━━━ Source material ━━━

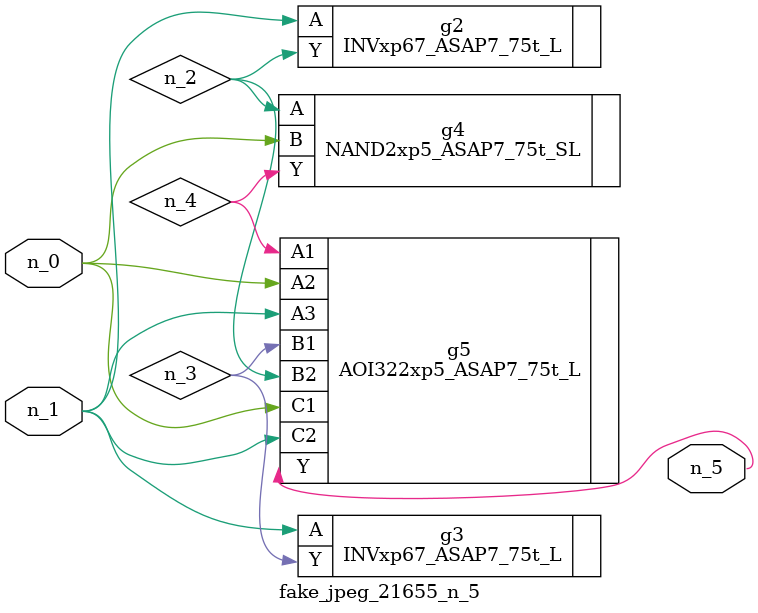
<source format=v>
module fake_jpeg_21655_n_5 (n_0, n_1, n_5);

input n_0;
input n_1;

output n_5;

wire n_2;
wire n_3;
wire n_4;

INVxp67_ASAP7_75t_L g2 ( 
.A(n_1),
.Y(n_2)
);

INVxp67_ASAP7_75t_L g3 ( 
.A(n_1),
.Y(n_3)
);

NAND2xp5_ASAP7_75t_SL g4 ( 
.A(n_2),
.B(n_0),
.Y(n_4)
);

AOI322xp5_ASAP7_75t_L g5 ( 
.A1(n_4),
.A2(n_0),
.A3(n_1),
.B1(n_3),
.B2(n_2),
.C1(n_0),
.C2(n_1),
.Y(n_5)
);


endmodule
</source>
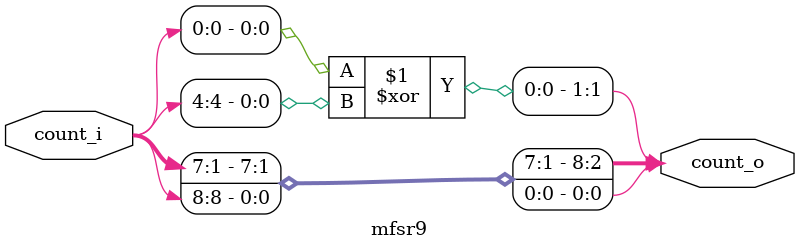
<source format=v>
/***************************************************************************
 *                                                                         *
 *   MFSR9.v - One of Roy Ward's ultra tricky Multiple Feed-back Shift     *
 *     Registers (MFSR). This one is 11-bits wide.                         *
 *                                                                         *
 *   Copyright (C) 2006 by Patrick Suggate and Roy Ward                    *
 *   patrick@physics.otago.ac.nz                                           *
 *                                                                         *
 *   This program is free software; you can redistribute it and/or modify  *
 *   it under the terms of the GNU General Public License as published by  *
 *   the Free Software Foundation; either version 2 of the License, or     *
 *   (at your option) any later version.                                   *
 *                                                                         *
 *   This program is distributed in the hope that it will be useful,       *
 *   but WITHOUT ANY WARRANTY; without even the implied warranty of        *
 *   MERCHANTABILITY or FITNESS FOR A PARTICULAR PURPOSE.  See the         *
 *   GNU General Public License for more details.                          *
 *                                                                         *
 *   You should have received a copy of the GNU General Public License     *
 *   along with this program; if not, write to the                         *
 *   Free Software Foundation, Inc.,                                       *
 *   59 Temple Place - Suite 330, Boston, MA  02111-1307, USA.             *
 ***************************************************************************/

`timescale 1ns/100ps
module	mfsr9 (
		count_i,
		count_o
	);
	
	input	[8:0]	count_i;
	output	[8:0]	count_o;
	
	assign	count_o	= {count_i[7:1], count_i[0]^count_i[4], count_i[8]};
	
endmodule	//	mfsr9

</source>
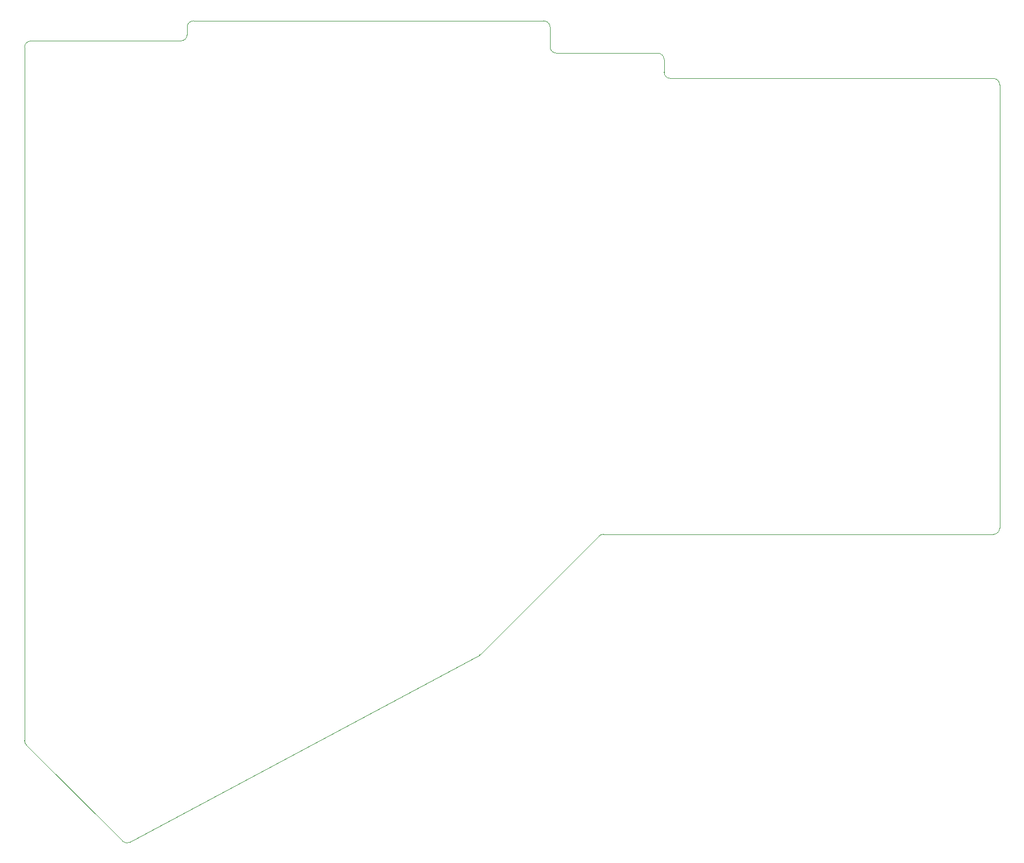
<source format=gbr>
%TF.GenerationSoftware,KiCad,Pcbnew,8.0.5*%
%TF.CreationDate,2024-10-11T21:29:17+02:00*%
%TF.ProjectId,vaucasy_right,76617563-6173-4795-9f72-696768742e6b,rev?*%
%TF.SameCoordinates,Original*%
%TF.FileFunction,Profile,NP*%
%FSLAX46Y46*%
G04 Gerber Fmt 4.6, Leading zero omitted, Abs format (unit mm)*
G04 Created by KiCad (PCBNEW 8.0.5) date 2024-10-11 21:29:17*
%MOMM*%
%LPD*%
G01*
G04 APERTURE LIST*
%TA.AperFunction,Profile*%
%ADD10C,0.050000*%
%TD*%
G04 APERTURE END LIST*
D10*
X50675000Y-28900000D02*
G75*
G02*
X51675000Y-27900000I1000000J0D01*
G01*
X50675000Y-28900000D02*
X50675000Y-30075000D01*
X126000000Y-34000000D02*
X126000000Y-36000000D01*
X50675000Y-30075000D02*
G75*
G02*
X49675000Y-31075000I-1000000J0D01*
G01*
X125000000Y-33000000D02*
G75*
G02*
X126000000Y-34000000I0J-1000000D01*
G01*
X81725000Y-27900000D02*
X51675000Y-27900000D01*
X49675000Y-31075000D02*
X26000000Y-31075000D01*
X107000000Y-27900000D02*
G75*
G02*
X108000000Y-28900000I0J-1000000D01*
G01*
X40475061Y-157475061D02*
X25292893Y-142292893D01*
X127000000Y-37000000D02*
G75*
G02*
X126000000Y-36000000I0J1000000D01*
G01*
X25000000Y-141585786D02*
X25000000Y-32075000D01*
X25000000Y-32075000D02*
G75*
G02*
X26000000Y-31075000I1000000J0D01*
G01*
X179000000Y-38000000D02*
X179000000Y-108000000D01*
X109000000Y-33000000D02*
X125000000Y-33000000D01*
X115707107Y-109292893D02*
X97104551Y-127895449D01*
X178000000Y-109000000D02*
X116414214Y-109000000D01*
X96869666Y-128069822D02*
X41654390Y-157649434D01*
X127000000Y-37000000D02*
X178000000Y-37000000D01*
X108000000Y-28900000D02*
X108000000Y-32000000D01*
X109000000Y-33000000D02*
G75*
G02*
X108000000Y-32000000I0J1000000D01*
G01*
X41654390Y-157649434D02*
G75*
G02*
X40475081Y-157475041I-472190J881534D01*
G01*
X97104551Y-127895449D02*
G75*
G02*
X96869667Y-128069825I-707151J707149D01*
G01*
X178000000Y-37000000D02*
G75*
G02*
X179000000Y-38000000I0J-1000000D01*
G01*
X25292893Y-142292893D02*
G75*
G02*
X25000010Y-141585786I707107J707093D01*
G01*
X81725000Y-27900000D02*
X107000000Y-27900000D01*
X179000000Y-108000000D02*
G75*
G02*
X178000000Y-109000000I-1000000J0D01*
G01*
X115707107Y-109292893D02*
G75*
G02*
X116414214Y-109000010I707093J-707107D01*
G01*
M02*

</source>
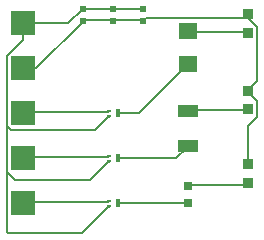
<source format=gbr>
G04 EAGLE Gerber RS-274X export*
G75*
%MOMM*%
%FSLAX34Y34*%
%LPD*%
%INTop Copper*%
%IPPOS*%
%AMOC8*
5,1,8,0,0,1.08239X$1,22.5*%
G01*
G04 Define Apertures*
%ADD10R,0.620000X0.560000*%
%ADD11R,1.750000X1.100000*%
%ADD12R,0.400000X0.250000*%
%ADD13R,0.400000X0.700000*%
%ADD14R,0.950000X0.900000*%
%ADD15R,1.500000X1.400000*%
%ADD16R,0.800000X0.800000*%
%ADD17R,2.000000X2.000000*%
%ADD18C,0.152400*%
D10*
X139700Y192824D03*
X139700Y202424D03*
X114300Y192824D03*
X114300Y202424D03*
X88900Y192824D03*
X88900Y202424D03*
D11*
X177800Y116600D03*
X177800Y86600D03*
D12*
X110800Y116550D03*
X110800Y112050D03*
D13*
X117800Y114300D03*
D12*
X110800Y78450D03*
X110800Y73950D03*
D13*
X117800Y76200D03*
D12*
X110800Y40350D03*
X110800Y35850D03*
D13*
X117800Y38100D03*
D14*
X228600Y198500D03*
X228600Y182500D03*
X228600Y133626D03*
X228600Y117626D03*
X228600Y71500D03*
X228600Y55500D03*
D15*
X177800Y184024D03*
X177800Y156024D03*
D16*
X177800Y38100D03*
X177800Y53100D03*
D17*
X38100Y190500D03*
X38100Y152400D03*
X38100Y114300D03*
X38100Y76200D03*
X38100Y38100D03*
D18*
X89916Y202692D02*
X114300Y202692D01*
X89916Y202692D02*
X88900Y202424D01*
X114300Y202692D02*
X138684Y202692D01*
X139700Y202424D01*
X114300Y202424D02*
X114300Y202692D01*
X76200Y190500D02*
X38100Y190500D01*
X76200Y190500D02*
X88392Y202692D01*
X88900Y202424D01*
X110800Y35850D02*
X111252Y35052D01*
X111252Y73152D02*
X110800Y73950D01*
X111252Y111252D02*
X110800Y112050D01*
X38100Y176784D02*
X38100Y190500D01*
X38100Y176784D02*
X24384Y163068D01*
X24384Y103632D01*
X27432Y100584D01*
X99060Y100584D01*
X109728Y111252D01*
X110800Y112050D01*
X110800Y73950D02*
X94625Y57775D01*
X31125Y57775D01*
X24384Y64516D01*
X24384Y103632D01*
X110800Y35850D02*
X87650Y12700D01*
X25400Y12700D01*
X24384Y13716D01*
X24384Y64516D01*
X117800Y114300D02*
X135636Y114300D01*
X176784Y155448D01*
X177800Y156024D01*
X167640Y76200D02*
X117800Y76200D01*
X167640Y76200D02*
X176784Y85344D01*
X177800Y86600D01*
X177800Y38100D02*
X117800Y38100D01*
X178308Y182880D02*
X228600Y182880D01*
X228600Y182500D01*
X178308Y182880D02*
X177800Y184024D01*
X178308Y117348D02*
X228600Y117348D01*
X228600Y117626D01*
X178308Y117348D02*
X177800Y116600D01*
X178308Y53340D02*
X227076Y53340D01*
X228600Y54864D01*
X178308Y53340D02*
X177800Y53100D01*
X228600Y54864D02*
X228600Y55500D01*
X109728Y115824D02*
X39624Y115824D01*
X38100Y114300D01*
X109728Y115824D02*
X110800Y116550D01*
X109728Y77724D02*
X39624Y77724D01*
X38100Y76200D01*
X109728Y77724D02*
X110800Y78450D01*
X109728Y39624D02*
X39624Y39624D01*
X38100Y38100D01*
X109728Y39624D02*
X110800Y40350D01*
X228600Y71500D02*
X228600Y103632D01*
X236220Y111252D01*
X236220Y124968D01*
X228600Y132588D01*
X228600Y133626D01*
X228600Y195072D02*
X228600Y198500D01*
X228600Y195072D02*
X236220Y187452D01*
X236220Y141732D01*
X228600Y134112D01*
X228600Y133626D01*
X114300Y193548D02*
X89916Y193548D01*
X88900Y192824D01*
X114300Y193548D02*
X138684Y193548D01*
X139700Y192824D01*
X114300Y192824D02*
X114300Y193548D01*
X48768Y152400D02*
X38100Y152400D01*
X48768Y152400D02*
X88392Y192024D01*
X88900Y192824D01*
X141732Y195072D02*
X228600Y195072D01*
X141732Y195072D02*
X140208Y193548D01*
X228600Y198120D02*
X228600Y198500D01*
X140208Y193548D02*
X139700Y192824D01*
M02*

</source>
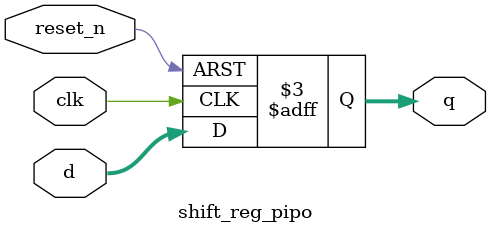
<source format=v>
module shift_reg_pipo(
    input [3:0] d,
    input clk,
    input reset_n,
    output reg [3:0] q
);

    // Async negative reset is used
    // the input data is the same as the output data
    // this can be used as a pipleine register

    always @(posedge clk or negedge reset_n) begin
        if(!reset_n)
            q <= 4'b0;
        else
            q[3:0]  <= d[3:0];
    end

endmodule
</source>
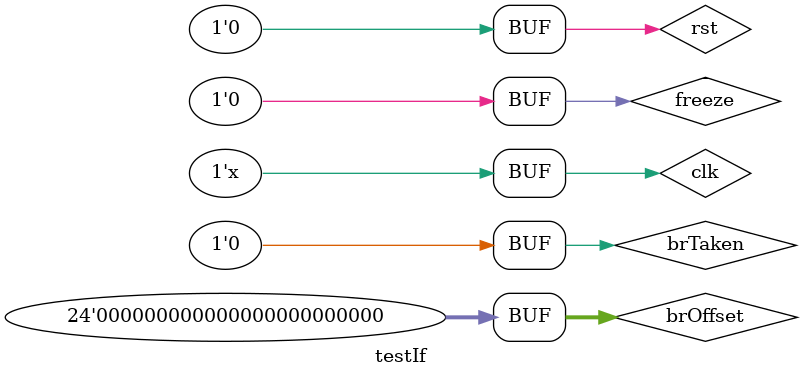
<source format=sv>
module testIf();
	
	logic clk;
	logic rst;
	logic brTaken;
	logic [23:0] brOffset;
	logic freeze;
	
	logic [15:0] instruction;
	

	
	
	IFStage ifS (
	 .clk(clk),
	 .rst(rst),
	 .brTaken(brTaken),
	 .brOffset(brOffset),
	 .freeze(freeze),
	 .instruction(instruction) );
	 
	 
	 initial begin
	 
	 clk = 0;
	 
	 brTaken = 0;
	 brOffset = 0;
	 freeze = 0;
	 rst = 0;
	 #1;
	 rst = 1;
	 #1;
	 rst = 0;
	
	 
    end
	 
	 always begin
    #10 clk=~clk;
	 end
	 
	 

endmodule

</source>
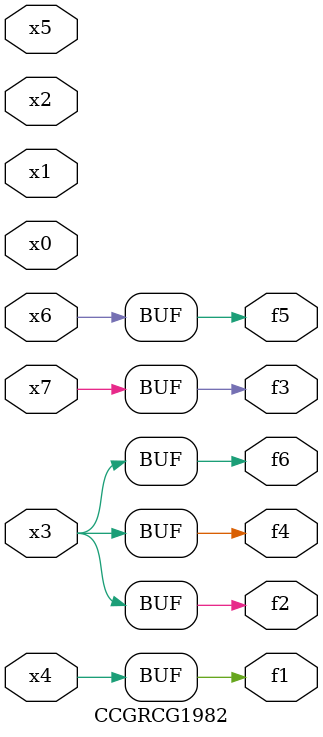
<source format=v>
module CCGRCG1982(
	input x0, x1, x2, x3, x4, x5, x6, x7,
	output f1, f2, f3, f4, f5, f6
);
	assign f1 = x4;
	assign f2 = x3;
	assign f3 = x7;
	assign f4 = x3;
	assign f5 = x6;
	assign f6 = x3;
endmodule

</source>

━━━

• [What is needed] Among the entries, how many lines contain the string "KiCad"? Give the number without anything else.

• [Answer area] 2